The newspaper cut line for photographs by the Misses Mead is found regularly in Atlanta newspapers at least into the 1930s. In 1938, a full-page article called “Women Who Hold Man-Size Jobs,” authored by Marguerite Steedman, appeared in the Atlanta Journal (Oct. 16, 1938, pg. 80). Along with describing women with a saw shop, violin repair shop, and a lock and key shop, was a piece on the “Two pioneer women photographers in Atlanta” describing the Misses Mead. Lotta tells the author that “We started taking children’s pictures with a small camera, mostly as a hobby.” It soon became a business, and she said “We do all our own developing and printing…” Discussing their early years, Lotta says they used a horse and surrey (buggy) to get to homes to take pictures, and they used “one veteran toy” to please children being photographed, and they were still using it, and “have used [it] for more than a score of years [over 20 years]. It is a small monkey which fits over one’s hand like a glove, which was brought from New York many years ago.”

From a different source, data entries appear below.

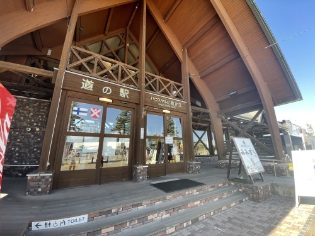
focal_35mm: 13
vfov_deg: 89.9
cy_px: 118
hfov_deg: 106.2
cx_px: 158
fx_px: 118
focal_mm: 1.55
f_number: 2.4
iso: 50
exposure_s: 1/117
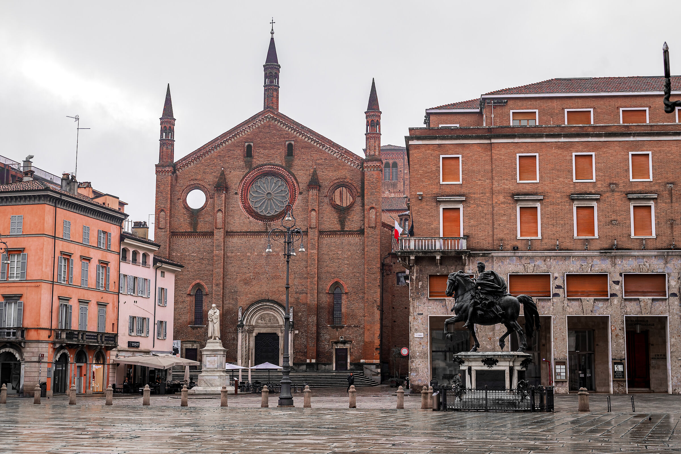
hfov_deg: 39.6
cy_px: 227
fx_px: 946
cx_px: 340
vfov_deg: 27.0
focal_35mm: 50
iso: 100
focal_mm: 50
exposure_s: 1/50
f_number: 4.5
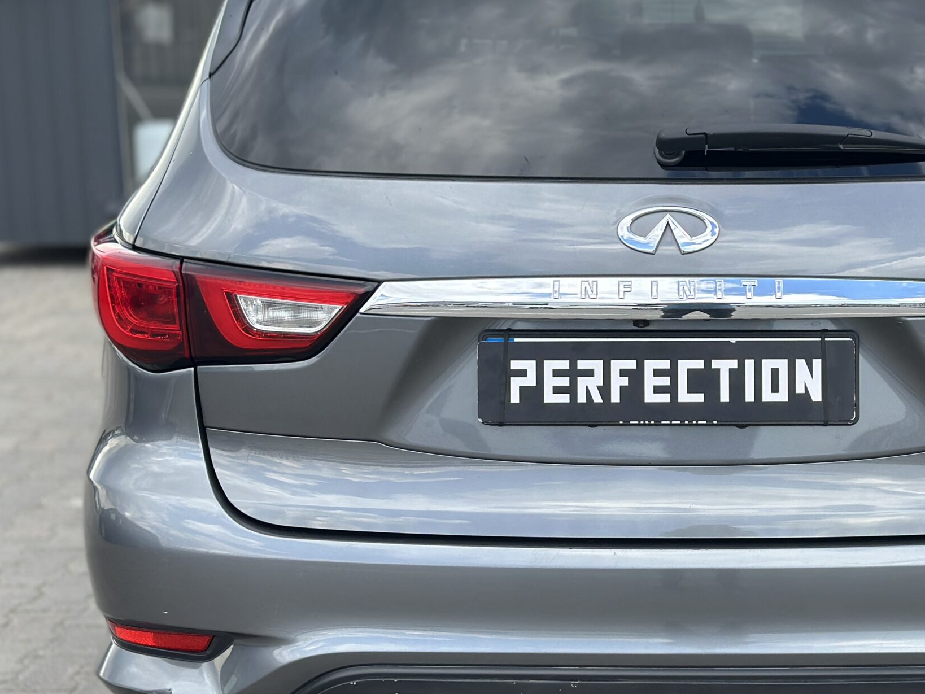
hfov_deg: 25.7
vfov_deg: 19.6
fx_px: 2004
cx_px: 698
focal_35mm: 75
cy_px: 295
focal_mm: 6.86
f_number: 1.78
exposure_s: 1/1199
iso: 80
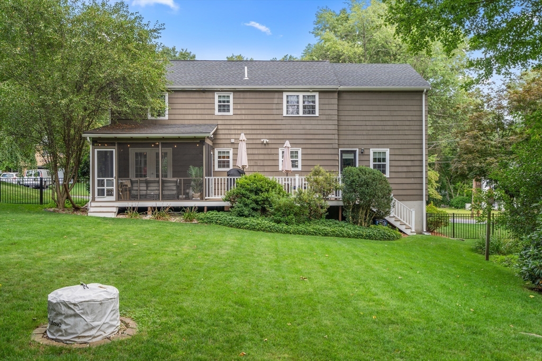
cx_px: 271
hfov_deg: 54.4
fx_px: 527
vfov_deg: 37.9
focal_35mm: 35
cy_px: 180
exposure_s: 1/200
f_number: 5
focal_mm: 35
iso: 320
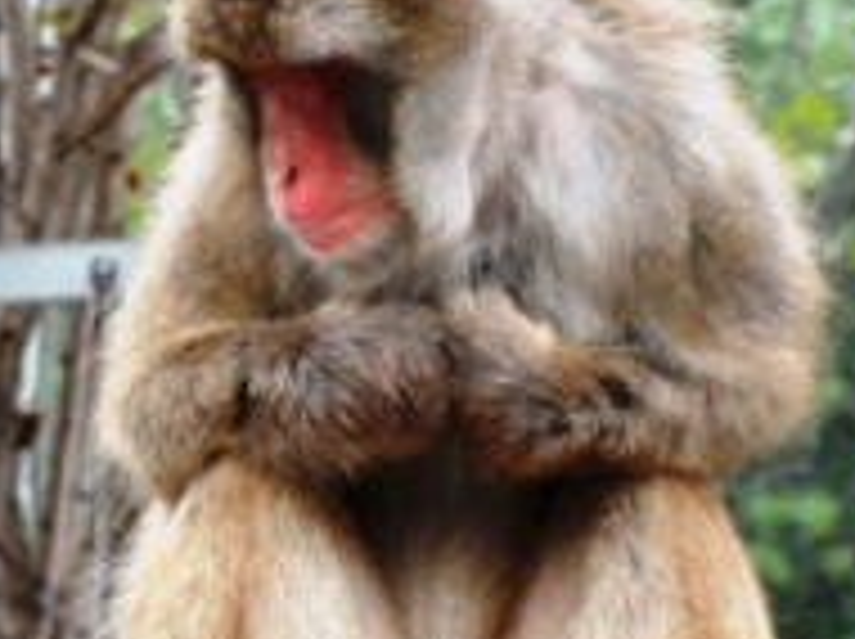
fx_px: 19217
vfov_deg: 1.9
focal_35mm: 779
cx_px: 346
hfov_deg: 2.5
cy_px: 346
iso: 200
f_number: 5.6
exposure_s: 1/60
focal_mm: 53.3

The Mead sisters were last listed as photographers in the Photographers listing in the Atlanta city directories in 1932 (Adelaide only), but both women were last listed as photographers in the individual lists in 1935, and Lotta alone was last listed as a photographer in 1939.

Preceded by her son William (d. 1921), their mother, Fannie I. Mead, often listed as the Misses Mead’s landlord, passed away on February 25, 1927. The three women had been living at the 523 Wabash Avenue address since 1922, and all three women died while living at that address.

The “well-known Atlanta photographer” (Atlanta Constitution, “Miss Mead Dies at Home,” Aug. 5, 1946, pg. 11), Adelaide Charlotte Mead died on August 9, 1946, age 84, and “a well-known photographer….specialized in photographs of children” (Atlanta Journal, “Miss Lotta Mead Rites to be Held Monday,” Feb. 5, 1950, pg. 58, col. 2), Lotta Webster Mead died on Feb. 4, 1950, at age 77. They, like their mother, were members of the Church of Christ Scientist, and are buried in West View Cemetery, with their brother and mother.

© E. Lee Eltzroth and Hunting & Gathering, 2024. Unauthorized use and/or duplication of this material without written permission from this blog’s author is prohibited. The piece can be re-blogged, and excerpts and links may be used, provided that full and clear credit is given to E. Lee Eltzroth and Hunting & Gathering, with appropriate and specific direction to the original content.


4 comments

  1. Katrina · · Reply

    Your research is extraordinary and you make a compelling story from it all. Always a pleasure to read your work – Thank you!

    1. Thank you so very much! I hope I can continue to impress you!

  2. Laura Carter · · Reply

    I wonder if the Cotton Exposition in Atlanta made people aware of Atlanta as a possible place for business? Great article Laura

    1. I think it probably did, and thanks so much for the complement!